Stored items:
+ + + + +

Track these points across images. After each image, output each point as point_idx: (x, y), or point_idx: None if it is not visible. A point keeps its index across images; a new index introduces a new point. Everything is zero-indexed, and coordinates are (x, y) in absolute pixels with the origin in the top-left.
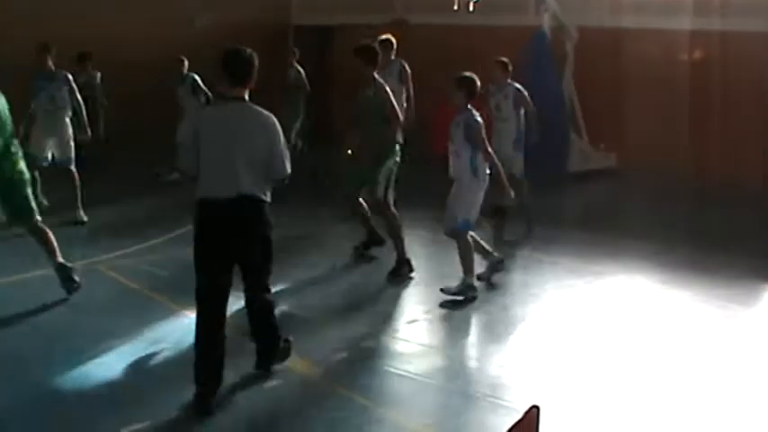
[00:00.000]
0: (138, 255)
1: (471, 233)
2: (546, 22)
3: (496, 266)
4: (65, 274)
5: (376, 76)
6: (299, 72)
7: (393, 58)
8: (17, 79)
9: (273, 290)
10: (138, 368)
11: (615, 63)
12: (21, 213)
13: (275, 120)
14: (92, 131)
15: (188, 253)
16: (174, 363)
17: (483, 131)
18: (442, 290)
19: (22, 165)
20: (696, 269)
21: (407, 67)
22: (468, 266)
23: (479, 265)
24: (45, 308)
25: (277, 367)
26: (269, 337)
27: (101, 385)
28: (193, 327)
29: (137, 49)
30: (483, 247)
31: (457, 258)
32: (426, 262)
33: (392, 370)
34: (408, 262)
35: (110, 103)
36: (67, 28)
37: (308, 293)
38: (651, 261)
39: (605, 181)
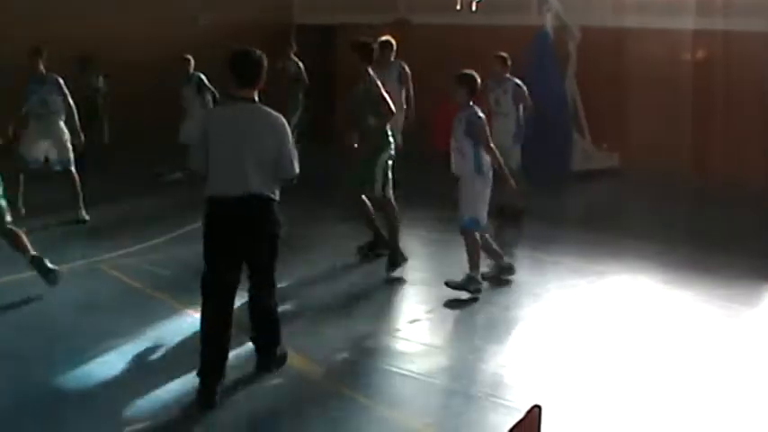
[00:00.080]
0: (139, 254)
1: (486, 234)
2: (548, 22)
3: (504, 271)
4: (41, 266)
5: (370, 71)
6: (297, 65)
7: (393, 59)
8: (17, 79)
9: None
10: (140, 367)
11: (618, 63)
12: None
13: (284, 120)
14: (93, 136)
15: (190, 252)
16: (176, 362)
17: (486, 128)
18: (446, 283)
19: None
20: (698, 269)
21: (407, 69)
22: (473, 263)
23: (484, 266)
24: (46, 307)
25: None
26: (270, 335)
27: (102, 384)
28: (195, 326)
29: (137, 49)
30: (495, 251)
31: (457, 258)
32: (427, 262)
33: (393, 369)
34: (402, 253)
35: (110, 103)
36: (67, 28)
37: (309, 292)
38: (653, 261)
39: (608, 181)
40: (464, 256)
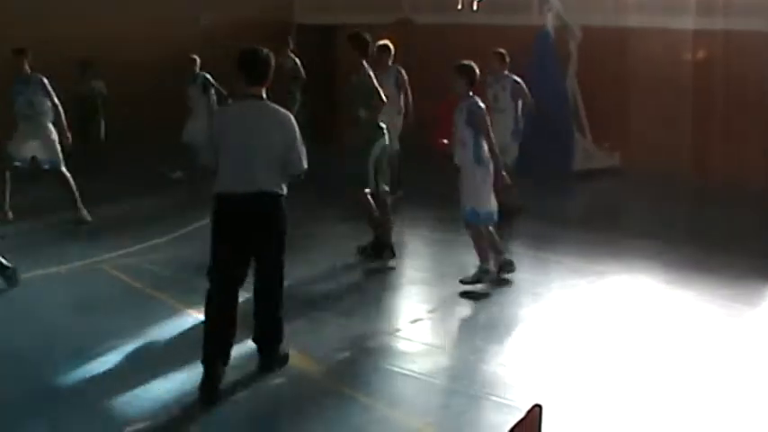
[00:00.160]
0: (140, 254)
1: (489, 227)
2: (549, 22)
3: (504, 267)
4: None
5: (365, 63)
6: (294, 62)
7: (390, 64)
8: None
9: None
10: (141, 367)
11: (619, 62)
12: None
13: (292, 117)
14: (92, 136)
15: (190, 252)
16: (177, 362)
17: (486, 118)
18: (461, 281)
19: None
20: (699, 269)
21: (404, 74)
22: (481, 254)
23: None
24: (47, 307)
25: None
26: (273, 333)
27: (103, 384)
28: (196, 326)
29: (137, 49)
30: (496, 245)
31: (458, 258)
32: (428, 261)
33: (394, 369)
34: (391, 248)
35: (108, 104)
36: (67, 28)
37: (309, 292)
38: (654, 260)
39: (609, 180)
40: (464, 257)
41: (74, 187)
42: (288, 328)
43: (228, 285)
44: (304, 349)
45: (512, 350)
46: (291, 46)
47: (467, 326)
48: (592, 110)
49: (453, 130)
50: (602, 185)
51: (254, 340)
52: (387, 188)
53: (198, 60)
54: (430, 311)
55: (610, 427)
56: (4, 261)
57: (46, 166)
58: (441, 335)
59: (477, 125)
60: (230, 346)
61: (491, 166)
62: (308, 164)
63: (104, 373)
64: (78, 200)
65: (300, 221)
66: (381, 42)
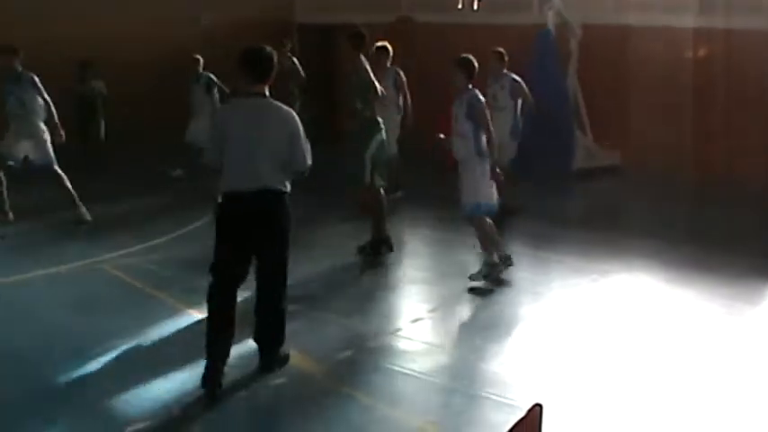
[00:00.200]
0: (141, 254)
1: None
2: (550, 20)
3: (502, 261)
4: None
5: (362, 57)
6: (293, 62)
7: (389, 65)
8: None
9: None
10: (141, 367)
11: (619, 60)
12: None
13: (295, 114)
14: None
15: (190, 252)
16: (177, 361)
17: (486, 111)
18: (470, 277)
19: None
20: (700, 267)
21: (402, 75)
22: (486, 247)
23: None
24: (48, 307)
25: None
26: (275, 332)
27: (103, 384)
28: (196, 325)
29: (137, 48)
30: (495, 239)
31: (458, 258)
32: (429, 261)
33: (395, 368)
34: (387, 241)
35: (108, 104)
36: (68, 28)
37: (310, 292)
38: (655, 259)
39: (609, 179)
40: (465, 257)
41: (70, 186)
42: (288, 328)
43: (229, 283)
44: (304, 349)
45: (512, 349)
46: (290, 46)
47: (467, 325)
48: (592, 108)
49: (452, 124)
50: (602, 184)
51: (255, 340)
52: (383, 183)
53: (201, 60)
54: (430, 311)
55: (610, 425)
56: None
57: (39, 164)
58: (441, 334)
59: (477, 118)
60: (230, 341)
61: (486, 161)
62: (317, 166)
63: (105, 372)
64: (76, 198)
65: (301, 221)
66: (380, 44)
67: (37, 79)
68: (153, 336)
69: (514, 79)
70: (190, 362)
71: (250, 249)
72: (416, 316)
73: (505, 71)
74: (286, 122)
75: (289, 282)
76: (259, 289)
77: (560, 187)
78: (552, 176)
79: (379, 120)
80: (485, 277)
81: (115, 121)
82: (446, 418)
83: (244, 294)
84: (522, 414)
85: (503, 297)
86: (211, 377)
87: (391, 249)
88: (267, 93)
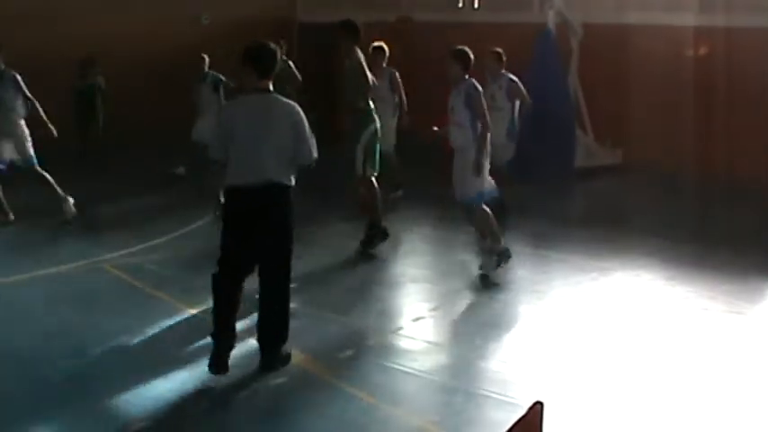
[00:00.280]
0: (141, 253)
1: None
2: (551, 19)
3: (498, 254)
4: None
5: (356, 49)
6: (288, 65)
7: (385, 65)
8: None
9: None
10: (142, 366)
11: (620, 59)
12: None
13: (299, 108)
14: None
15: (191, 251)
16: (178, 361)
17: (482, 99)
18: (480, 268)
19: None
20: (701, 266)
21: (398, 75)
22: (492, 235)
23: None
24: (48, 307)
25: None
26: (278, 330)
27: (103, 384)
28: (197, 325)
29: (138, 47)
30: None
31: (459, 257)
32: (430, 259)
33: (396, 367)
34: (384, 231)
35: (111, 102)
36: (69, 26)
37: (311, 291)
38: (656, 257)
39: (611, 177)
40: (465, 255)
41: (53, 183)
42: (290, 327)
43: (235, 275)
44: (306, 348)
45: (513, 348)
46: (285, 49)
47: (468, 324)
48: (593, 107)
49: (449, 115)
50: (603, 183)
51: (258, 338)
52: (375, 173)
53: (207, 59)
54: (431, 309)
55: (611, 423)
56: None
57: (21, 165)
58: (442, 333)
59: (474, 107)
60: (234, 324)
61: (489, 148)
62: (318, 164)
63: (105, 372)
64: (62, 194)
65: (301, 220)
66: (376, 44)
67: (19, 77)
68: (153, 335)
69: (512, 80)
70: (190, 361)
71: (255, 243)
72: (417, 314)
73: (504, 71)
74: (291, 117)
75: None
76: (263, 284)
77: (561, 186)
78: (553, 176)
79: (372, 110)
80: (497, 267)
81: (116, 119)
82: (447, 416)
83: (245, 294)
84: (523, 412)
85: (504, 295)
86: (218, 359)
87: (386, 237)
88: (271, 88)
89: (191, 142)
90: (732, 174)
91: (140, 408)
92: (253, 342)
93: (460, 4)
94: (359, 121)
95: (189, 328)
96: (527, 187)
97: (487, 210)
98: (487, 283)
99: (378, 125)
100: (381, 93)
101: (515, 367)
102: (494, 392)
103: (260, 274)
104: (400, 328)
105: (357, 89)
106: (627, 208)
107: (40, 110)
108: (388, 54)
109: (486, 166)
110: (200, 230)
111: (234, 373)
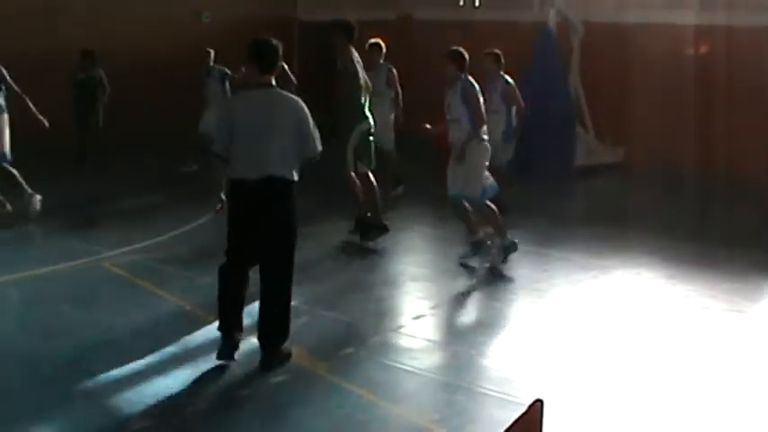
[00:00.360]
0: (142, 251)
1: (463, 204)
2: (551, 18)
3: (473, 250)
4: None
5: (351, 49)
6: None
7: (382, 61)
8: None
9: None
10: (143, 364)
11: (621, 58)
12: None
13: (303, 103)
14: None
15: (192, 250)
16: (179, 359)
17: (478, 95)
18: (488, 263)
19: None
20: (701, 264)
21: (395, 71)
22: (498, 231)
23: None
24: (50, 305)
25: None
26: (279, 327)
27: (105, 383)
28: (197, 323)
29: (139, 45)
30: (470, 221)
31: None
32: (430, 258)
33: (397, 365)
34: (384, 227)
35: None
36: (71, 23)
37: (311, 288)
38: (657, 256)
39: (611, 175)
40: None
41: (19, 177)
42: (291, 326)
43: (241, 266)
44: (306, 346)
45: (514, 346)
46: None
47: (469, 322)
48: (594, 105)
49: (445, 112)
50: (604, 181)
51: (258, 336)
52: (370, 168)
53: (212, 53)
54: (432, 308)
55: (611, 421)
56: None
57: None
58: (443, 331)
59: (469, 101)
60: (241, 315)
61: (487, 143)
62: (318, 162)
63: (106, 370)
64: (27, 188)
65: (302, 217)
66: (372, 40)
67: (5, 72)
68: (154, 333)
69: (508, 82)
70: (191, 359)
71: (257, 238)
72: (418, 313)
73: (501, 73)
74: (294, 111)
75: None
76: (264, 280)
77: (562, 184)
78: (554, 174)
79: (364, 110)
80: (505, 259)
81: (116, 118)
82: (448, 414)
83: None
84: (523, 410)
85: (504, 294)
86: (226, 349)
87: (386, 231)
88: (274, 83)
89: (197, 136)
90: (733, 172)
91: (142, 406)
92: (253, 340)
93: (461, 3)
94: (349, 121)
95: (190, 327)
96: (528, 186)
97: (492, 206)
98: (497, 274)
99: (371, 123)
100: (379, 88)
101: (516, 365)
102: (494, 390)
103: (261, 271)
104: (401, 327)
105: (348, 89)
106: (627, 206)
107: (28, 102)
108: (384, 50)
109: (485, 165)
110: (201, 228)
111: (234, 370)
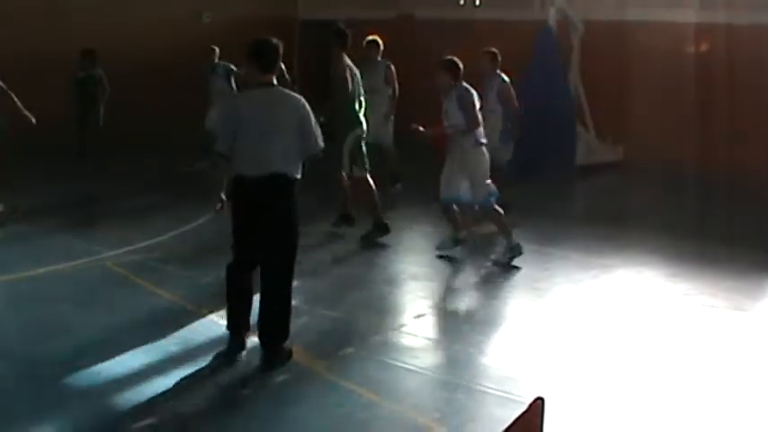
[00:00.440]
0: (143, 251)
1: (455, 207)
2: (552, 16)
3: (456, 243)
4: None
5: (343, 55)
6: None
7: (380, 58)
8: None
9: None
10: (145, 363)
11: (621, 56)
12: None
13: (305, 101)
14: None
15: (193, 249)
16: (180, 357)
17: (474, 100)
18: (494, 261)
19: None
20: (702, 263)
21: (393, 68)
22: (504, 231)
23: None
24: (50, 304)
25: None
26: (280, 326)
27: (106, 382)
28: (198, 323)
29: (139, 45)
30: (455, 220)
31: (460, 254)
32: (430, 257)
33: (398, 364)
34: (385, 227)
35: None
36: (71, 25)
37: (312, 287)
38: (657, 254)
39: (612, 174)
40: (466, 253)
41: None
42: (291, 325)
43: (246, 263)
44: (307, 345)
45: (515, 344)
46: None
47: (470, 321)
48: (594, 104)
49: (443, 119)
50: (605, 180)
51: (259, 334)
52: (366, 170)
53: (217, 50)
54: (433, 306)
55: (612, 419)
56: None
57: None
58: (444, 330)
59: (465, 107)
60: (248, 313)
61: (485, 151)
62: (314, 163)
63: (107, 370)
64: None
65: (303, 218)
66: (370, 38)
67: None
68: (155, 333)
69: (503, 80)
70: (191, 358)
71: (259, 237)
72: (419, 311)
73: (498, 72)
74: (296, 109)
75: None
76: (265, 279)
77: (562, 183)
78: (554, 173)
79: (358, 115)
80: (511, 259)
81: (116, 118)
82: (449, 413)
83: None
84: (524, 408)
85: (505, 293)
86: (233, 348)
87: (387, 232)
88: (275, 82)
89: (204, 133)
90: (733, 170)
91: (143, 405)
92: (254, 338)
93: (462, 2)
94: (343, 125)
95: (190, 326)
96: (528, 185)
97: (499, 209)
98: (498, 272)
99: (364, 130)
100: (377, 86)
101: (516, 364)
102: (495, 389)
103: (262, 269)
104: (402, 325)
105: (340, 98)
106: (628, 205)
107: (14, 99)
108: (382, 47)
109: (488, 164)
110: (201, 228)
111: (235, 369)
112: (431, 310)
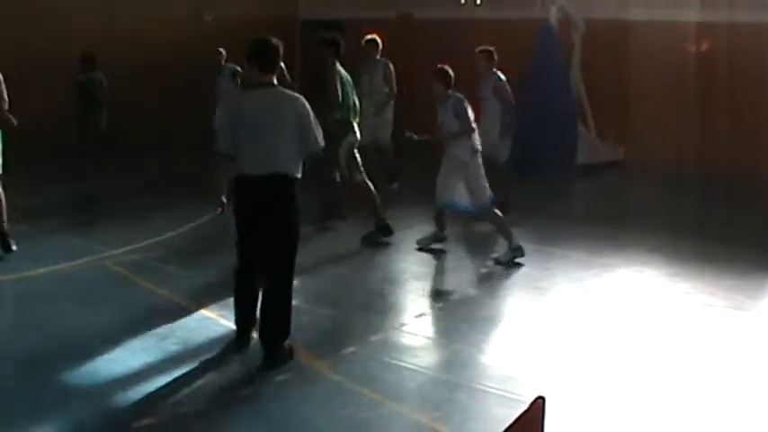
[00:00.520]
0: (144, 251)
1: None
2: (553, 15)
3: (437, 240)
4: None
5: (336, 65)
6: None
7: (378, 57)
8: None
9: None
10: (145, 363)
11: (622, 55)
12: None
13: (305, 100)
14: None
15: (193, 249)
16: (180, 357)
17: (466, 108)
18: (496, 261)
19: None
20: (703, 262)
21: (391, 67)
22: (506, 234)
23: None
24: (50, 304)
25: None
26: (281, 325)
27: (107, 382)
28: (199, 322)
29: (140, 45)
30: (442, 222)
31: (461, 254)
32: (431, 256)
33: (399, 363)
34: (387, 228)
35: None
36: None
37: (312, 288)
38: (658, 254)
39: (613, 173)
40: (467, 252)
41: None
42: (292, 324)
43: (250, 261)
44: (308, 344)
45: (516, 344)
46: None
47: (471, 320)
48: (596, 103)
49: (440, 127)
50: (606, 179)
51: (259, 334)
52: (361, 174)
53: (224, 53)
54: (434, 306)
55: (613, 418)
56: None
57: None
58: (445, 329)
59: (461, 114)
60: (254, 312)
61: (480, 157)
62: (314, 162)
63: (108, 370)
64: None
65: (303, 217)
66: (369, 37)
67: None
68: (155, 332)
69: (500, 79)
70: (192, 358)
71: (259, 237)
72: (420, 311)
73: (495, 70)
74: (296, 107)
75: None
76: (267, 276)
77: (563, 182)
78: (555, 172)
79: (350, 122)
80: (512, 261)
81: (116, 118)
82: (450, 412)
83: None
84: (524, 407)
85: (506, 292)
86: (240, 342)
87: (390, 233)
88: (275, 82)
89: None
90: (734, 170)
91: (143, 404)
92: (255, 337)
93: (462, 1)
94: (336, 133)
95: (191, 325)
96: (528, 185)
97: (499, 212)
98: (499, 271)
99: (357, 138)
100: (376, 85)
101: (517, 363)
102: (496, 388)
103: (263, 269)
104: (403, 325)
105: (329, 103)
106: (629, 204)
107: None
108: (380, 46)
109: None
110: (201, 228)
111: (236, 369)
112: (431, 310)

+ + + + +

EXERCISE INSTRUCTIONS: Without the pictures, repeat the entries above line by line, from the first through the one that contains "1: (471, 233)", both ends included.

FINISHED EXERCISE:
Track these points across images. After each image, output each point as point_idx: (x, y), or point_idx: None if it is not visible. A point keeps its index across images; a new index introduces a new point. Everything is zero-indexed, and coordinates are (x, y) in absolute pixels with the origin in the top-left.
[00:00.000]
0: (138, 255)
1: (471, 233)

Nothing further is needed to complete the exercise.